En este sentido, tan importante como las obras humanitarias que mencionamos —entre muchísimas otras— son los incipientes esfuerzos por expandir, masivamente, las obras de famosos pioneros como la célebre educadora Maria Montessori, en materia de educación para la paz. Una propuesta innovadora, que apunta directamente a crear conciencia para comenzar a construir la paz del futuro es la de la Feria de Núremberg, cuyo propósito es fomentar la educación para la paz, llevándola a 500 millones de jóvenes escolares en la próxima década. La Feria de Núremberg propone difundir la educación para la paz y la justicia a través del reconocimiento de centenares de docentes que se dedican a la misma en todo el mundo, incentivándolos a presentar sus métodos y reultados en una competencia anual a través de la cual las diez propuestas más originales serán premiadas e internacionalmente difundidas. La primera edición de esta experiencia está prevista para agosto de 2014.
Hoy, antes de que sea demasiado tarde para salvar al mundo, se necesitan cientos, miles, de iniciativas de toda especie para crear una nueva conciencia pacifista en el mundo, para que las futuras generaciones puedan “desglorificar” la guerra, quitándole su actual máscara de legitimidad y calificándola como crimen de lesa humanidad. Por de pronto, aún las grandes naciones que se autoidentifican como justas, civilizadas y democráticas, seguirán violando, como lo hacen hoy mediante sus acciones bélicas, los derechos más elementales de cientos de miles de víctimas inocentes, y, sobre todo, de los miembros más preciosos y más desprotegidos de la población mundial: los chicos.
Roberto Vivo para @Deja Fluir
Roberto Vivo Cháneton nació en Montevideo, Uruguay, el 4 de julio de 1953. EVive en Buenos Aires, Argentina y visita permanentemente los Estados Unidos y distintos países de América Latina, Europa y Asia. Es licenciado en Administración de Empresas y realizó cursos de postgrado en macroeconomía y otros estudios relacionados con el mundo de los negocios. Ha sido fundador y directivo de empresas de obras públicas, de la industria pesquera, agrícola, inmobiliaria, de telecomunicaciones y de Internet.
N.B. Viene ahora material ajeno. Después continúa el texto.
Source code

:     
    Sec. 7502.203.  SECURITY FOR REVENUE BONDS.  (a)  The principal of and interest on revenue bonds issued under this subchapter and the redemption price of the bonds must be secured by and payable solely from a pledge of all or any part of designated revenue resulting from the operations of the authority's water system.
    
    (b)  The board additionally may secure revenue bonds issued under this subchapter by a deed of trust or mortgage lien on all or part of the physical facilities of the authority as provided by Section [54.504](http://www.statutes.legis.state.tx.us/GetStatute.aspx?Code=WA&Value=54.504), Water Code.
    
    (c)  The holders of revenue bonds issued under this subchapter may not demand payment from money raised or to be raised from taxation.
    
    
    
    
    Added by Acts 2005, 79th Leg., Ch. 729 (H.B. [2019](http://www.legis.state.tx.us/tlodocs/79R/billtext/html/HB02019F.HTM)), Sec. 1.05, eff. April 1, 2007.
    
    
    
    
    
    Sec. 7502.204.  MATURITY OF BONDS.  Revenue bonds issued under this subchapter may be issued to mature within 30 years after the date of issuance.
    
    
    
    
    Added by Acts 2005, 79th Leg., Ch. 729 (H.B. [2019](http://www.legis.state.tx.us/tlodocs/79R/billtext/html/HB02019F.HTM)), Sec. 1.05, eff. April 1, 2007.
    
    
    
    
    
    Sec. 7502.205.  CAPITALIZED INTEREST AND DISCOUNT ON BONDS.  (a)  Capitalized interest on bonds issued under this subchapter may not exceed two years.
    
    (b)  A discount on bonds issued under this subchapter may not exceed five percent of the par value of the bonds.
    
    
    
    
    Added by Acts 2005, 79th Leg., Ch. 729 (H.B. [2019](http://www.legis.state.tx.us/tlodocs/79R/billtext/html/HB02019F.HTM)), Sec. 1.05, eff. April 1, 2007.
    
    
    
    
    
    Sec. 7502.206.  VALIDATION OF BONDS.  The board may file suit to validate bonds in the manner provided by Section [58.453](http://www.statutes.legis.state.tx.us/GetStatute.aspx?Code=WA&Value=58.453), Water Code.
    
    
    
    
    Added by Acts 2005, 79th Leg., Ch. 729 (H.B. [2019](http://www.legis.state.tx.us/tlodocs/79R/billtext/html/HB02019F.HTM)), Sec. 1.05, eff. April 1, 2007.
Actualmente es CEO & Chairman de una empresa de medios de comunicación de alcance global. Es Vicepresidente Primero del Consejo de Dirección de la Universidad Torcuato Di Tella. Ha escrito “Negocios en Red, el Management de la Nueva Economía” (Editorial Norma, Buenos Aires, 2001), numerosos artículos sobre temas empresariales y “Breve Historia de las Religiones del Mundo” , que procura repasar la historia de la humanidad –lógicamente en una versión sintética y simplificada-, en clave religiosa. El mismo puede leerse como introductorio al que ahora estamos publicando.